* TASK TO COMPLETE:
Among the entries below, find each line with "raised" and show it.

▼

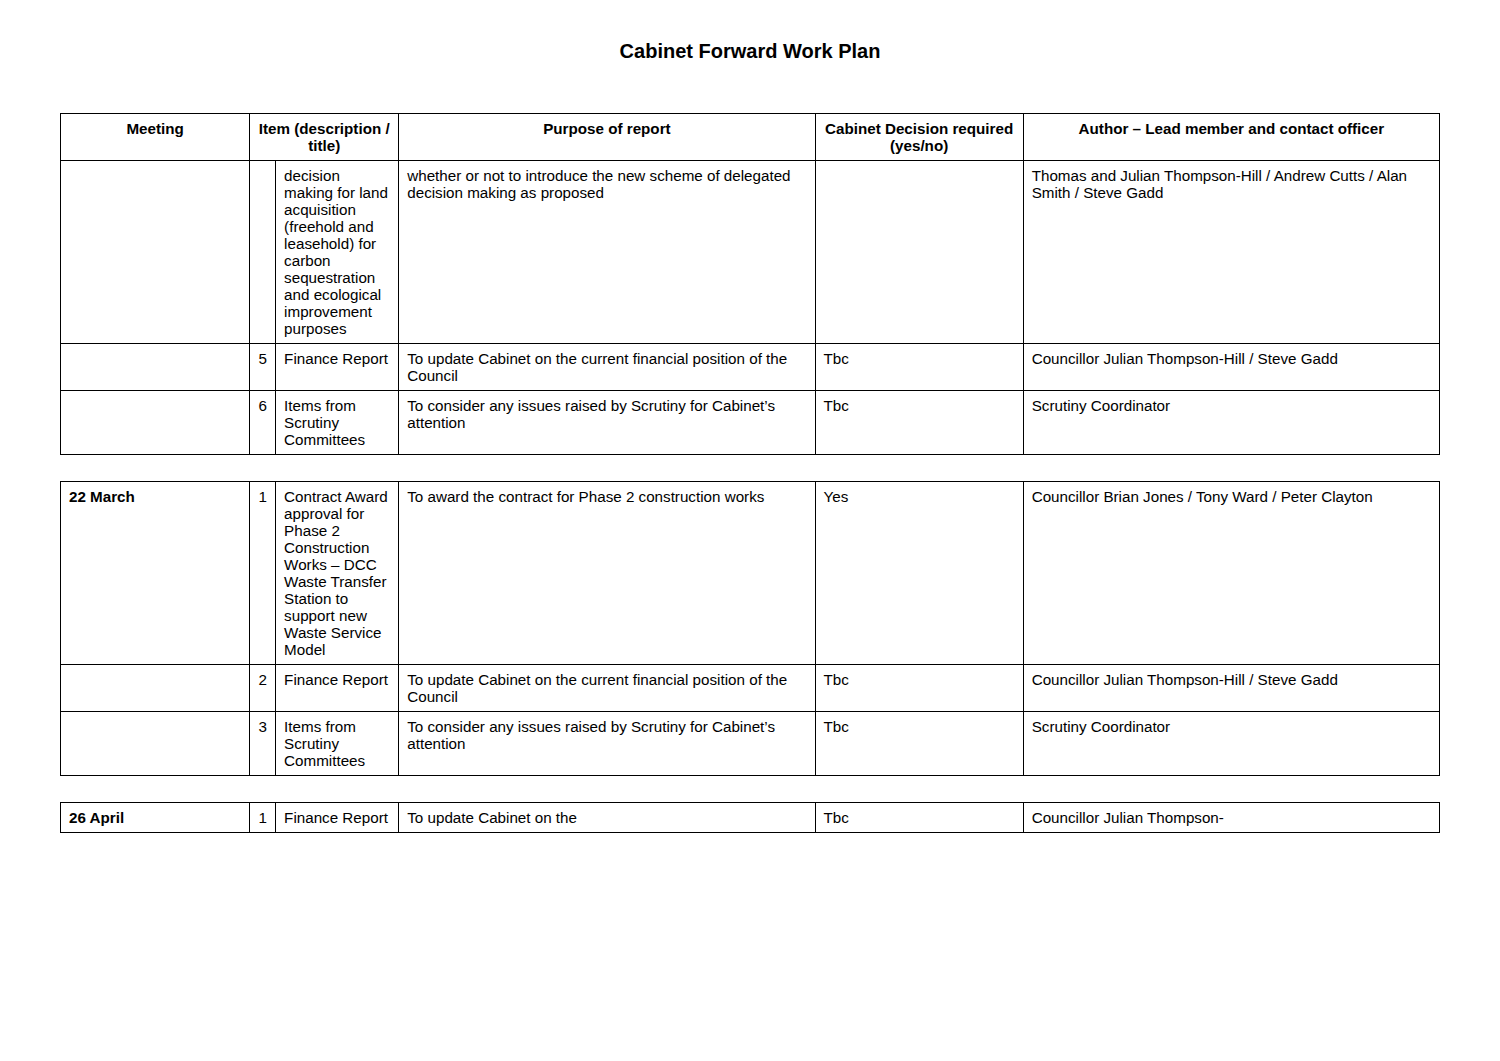Cabinet Forward Work Plan
| Meeting | Item (description / title) | Purpose of report | Cabinet Decision required (yes/no) | Author – Lead member and contact officer |
| --- | --- | --- | --- | --- |
| | | decision making for land acquisition (freehold and leasehold) for carbon sequestration and ecological improvement purposes | whether or not to introduce the new scheme of delegated decision making as proposed | | Thomas and Julian Thompson-Hill / Andrew Cutts / Alan Smith / Steve Gadd |
| | 5 | Finance Report | To update Cabinet on the current financial position of the Council | Tbc | Councillor Julian Thompson-Hill / Steve Gadd |
| | 6 | Items from Scrutiny Committees | To consider any issues raised by Scrutiny for Cabinet’s attention | Tbc | Scrutiny Coordinator |
| 22 March | 1 | Contract Award approval for Phase 2 Construction Works – DCC Waste Transfer Station to support new Waste Service Model | To award the contract for Phase 2 construction works | Yes | Councillor Brian Jones / Tony Ward / Peter Clayton |
| | 2 | Finance Report | To update Cabinet on the current financial position of the Council | Tbc | Councillor Julian Thompson-Hill / Steve Gadd |
| | 3 | Items from Scrutiny Committees | To consider any issues raised by Scrutiny for Cabinet’s attention | Tbc | Scrutiny Coordinator |
| 26 April | 1 | Finance Report | To update Cabinet on the | Tbc | Councillor Julian Thompson- |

▲

* EXPECTED ANSWER:
| | 6 | Items from Scrutiny Committees | To consider any issues raised by Scrutiny for Cabinet’s attention | Tbc | Scrutiny Coordinator |
| | 3 | Items from Scrutiny Committees | To consider any issues raised by Scrutiny for Cabinet’s attention | Tbc | Scrutiny Coordinator |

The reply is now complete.